3. Le retable d'Issenheim
Le sommet de l'œuvre de Grünewald est représenté par le célèbre retable d'Issenheim (musée Unterlinden, Colmar). Ce grand retable avait été commandé par le « précepteur » du couvent des Antonins d'Issenheim, le Sicilien Guido Guersi, pour remplacer dans l'église du couvent, récemment agrandie, un retable plus ancien de Martin Schongauer. La date exacte d'exécution n'est pas établie, mais il semble qu'elle se place entre 1512 et 1516. Le polyptyque est une illustration des activités des Antonins qui se consacraient aux soins des malades, et particulièrement des pestiférés. Le retable comporte de chaque côté deux panneaux mobiles superposés qui se referment sur un reliquaire de bois sculpté. À l'origine, il était surmonté de sculptures. Les quatre volets sont peints sur les deux faces.
Sur la prédelle, on voit La Lamentation, et sur les panneaux fermés, La Crucifixion et Saint Antoine et Saint Sébastien, les saints patrons du couvent dont ils soutiennent la lourde tâche : soigner et guérir les pestiférés. La Lamentation représente les fidèles et les malades délivrés de leurs souffrances par le Christ. La Crucifixion est concentrée sur le corps du Christ, légèrement déporté vers la droite du tableau ; saint Jean-Baptiste montre d'un geste devenu célèbre le corps brisé, livide, qui pend à la croix, couvert de blessures purulentes. Marie, soutenue par saint Jean l'Évangéliste, et Marie-Madeleine se tournent vers lui en l'implorant.
Le retable ouvert, d'un coloris splendide, révèle sur les volets L'Annonciation et La Résurrection. Le large panneau central représente la Nativité, dans le décor d'une architecture fantastique où jouent des anges musiciens ; au centre et sous l'édicule, Marie, jeune, est représentée, semble-t-il, d'après une vision de sainte Brigitte de Suède.

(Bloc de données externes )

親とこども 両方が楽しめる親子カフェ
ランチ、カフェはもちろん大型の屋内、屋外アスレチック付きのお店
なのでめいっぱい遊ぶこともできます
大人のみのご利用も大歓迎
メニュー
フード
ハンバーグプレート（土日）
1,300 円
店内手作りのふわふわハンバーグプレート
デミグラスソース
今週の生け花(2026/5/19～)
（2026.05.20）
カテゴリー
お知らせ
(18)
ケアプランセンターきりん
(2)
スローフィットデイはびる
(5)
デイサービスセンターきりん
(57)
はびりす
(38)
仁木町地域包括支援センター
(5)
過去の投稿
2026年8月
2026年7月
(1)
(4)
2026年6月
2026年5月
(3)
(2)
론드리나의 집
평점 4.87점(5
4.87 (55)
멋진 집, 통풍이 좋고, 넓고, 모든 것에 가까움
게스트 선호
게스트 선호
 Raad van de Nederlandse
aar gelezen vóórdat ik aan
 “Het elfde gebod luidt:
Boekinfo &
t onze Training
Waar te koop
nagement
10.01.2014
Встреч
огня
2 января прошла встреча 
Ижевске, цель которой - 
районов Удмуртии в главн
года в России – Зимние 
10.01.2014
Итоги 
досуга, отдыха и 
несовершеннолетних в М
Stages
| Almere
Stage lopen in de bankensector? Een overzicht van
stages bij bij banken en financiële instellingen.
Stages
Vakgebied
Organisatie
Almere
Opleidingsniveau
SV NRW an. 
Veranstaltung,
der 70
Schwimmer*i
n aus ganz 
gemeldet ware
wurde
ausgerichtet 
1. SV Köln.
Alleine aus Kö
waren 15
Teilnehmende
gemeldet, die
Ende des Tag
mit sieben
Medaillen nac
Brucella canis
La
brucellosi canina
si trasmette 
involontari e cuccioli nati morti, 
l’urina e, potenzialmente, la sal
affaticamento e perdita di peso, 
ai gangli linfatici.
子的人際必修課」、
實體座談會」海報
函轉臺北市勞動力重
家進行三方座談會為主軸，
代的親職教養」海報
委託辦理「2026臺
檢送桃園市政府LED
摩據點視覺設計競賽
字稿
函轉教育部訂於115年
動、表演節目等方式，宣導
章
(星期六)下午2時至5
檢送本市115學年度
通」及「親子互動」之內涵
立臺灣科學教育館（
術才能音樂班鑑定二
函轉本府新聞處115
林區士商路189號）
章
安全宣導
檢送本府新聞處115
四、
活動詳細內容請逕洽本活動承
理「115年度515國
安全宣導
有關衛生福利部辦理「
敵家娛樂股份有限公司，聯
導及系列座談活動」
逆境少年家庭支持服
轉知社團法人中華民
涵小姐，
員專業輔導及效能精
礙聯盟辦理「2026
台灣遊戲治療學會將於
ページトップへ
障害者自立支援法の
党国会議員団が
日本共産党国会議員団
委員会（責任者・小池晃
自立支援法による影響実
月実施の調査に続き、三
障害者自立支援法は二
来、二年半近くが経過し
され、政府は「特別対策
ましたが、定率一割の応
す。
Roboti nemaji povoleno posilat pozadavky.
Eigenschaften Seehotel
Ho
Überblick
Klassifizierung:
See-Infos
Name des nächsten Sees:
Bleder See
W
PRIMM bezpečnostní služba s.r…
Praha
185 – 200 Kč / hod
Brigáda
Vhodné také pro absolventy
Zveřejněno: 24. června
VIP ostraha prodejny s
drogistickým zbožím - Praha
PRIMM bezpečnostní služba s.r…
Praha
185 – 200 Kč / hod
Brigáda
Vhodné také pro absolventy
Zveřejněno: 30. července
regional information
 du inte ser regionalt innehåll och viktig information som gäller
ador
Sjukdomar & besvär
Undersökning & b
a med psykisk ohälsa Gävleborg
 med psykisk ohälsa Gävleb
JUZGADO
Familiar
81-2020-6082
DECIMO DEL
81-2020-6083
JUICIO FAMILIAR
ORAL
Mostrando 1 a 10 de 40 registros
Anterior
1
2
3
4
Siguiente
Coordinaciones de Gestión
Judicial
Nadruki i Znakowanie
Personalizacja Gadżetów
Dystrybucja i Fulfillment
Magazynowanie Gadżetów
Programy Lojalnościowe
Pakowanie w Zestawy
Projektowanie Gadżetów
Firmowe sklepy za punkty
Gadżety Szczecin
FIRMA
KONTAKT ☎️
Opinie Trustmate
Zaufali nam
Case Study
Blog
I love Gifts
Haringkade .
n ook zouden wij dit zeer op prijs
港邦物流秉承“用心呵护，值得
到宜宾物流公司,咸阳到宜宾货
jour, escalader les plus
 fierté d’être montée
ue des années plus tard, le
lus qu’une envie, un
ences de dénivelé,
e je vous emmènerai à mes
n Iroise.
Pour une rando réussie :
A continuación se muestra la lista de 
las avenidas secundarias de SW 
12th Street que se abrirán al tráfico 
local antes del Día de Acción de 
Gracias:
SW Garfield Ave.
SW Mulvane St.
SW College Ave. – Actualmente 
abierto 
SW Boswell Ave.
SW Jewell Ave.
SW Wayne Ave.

Déplié une seconde fois, le retable laisse apparaître la partie centrale sculptée, attribuée à Nicolas Hagenau, avec Saint Antoine, patron du couvent. Les volets de Grünewald montrent Saint Antoine et saint Paul ermite au désert et la scène de La Tentation de saint Antoine peuplée de figures démoniaques qui rappellent Jérôme Bosch.